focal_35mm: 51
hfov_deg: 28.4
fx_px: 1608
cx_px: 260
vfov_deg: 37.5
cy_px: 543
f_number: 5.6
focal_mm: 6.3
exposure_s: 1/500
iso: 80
◆ ◆ ◆
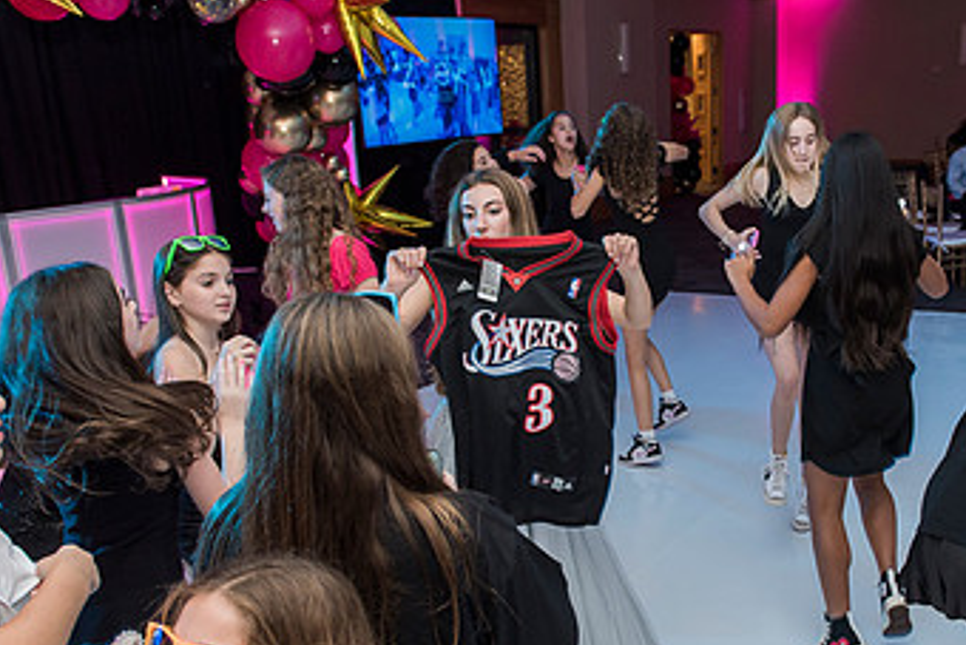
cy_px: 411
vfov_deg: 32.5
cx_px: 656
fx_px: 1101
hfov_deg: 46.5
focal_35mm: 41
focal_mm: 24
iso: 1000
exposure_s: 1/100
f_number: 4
◆ ◆ ◆
What is needed is an exact copy of the lines above, from the one containing "hfov_deg: 46.5" through the one containing "f_number: 4", with nothing added.

hfov_deg: 46.5
focal_35mm: 41
focal_mm: 24
iso: 1000
exposure_s: 1/100
f_number: 4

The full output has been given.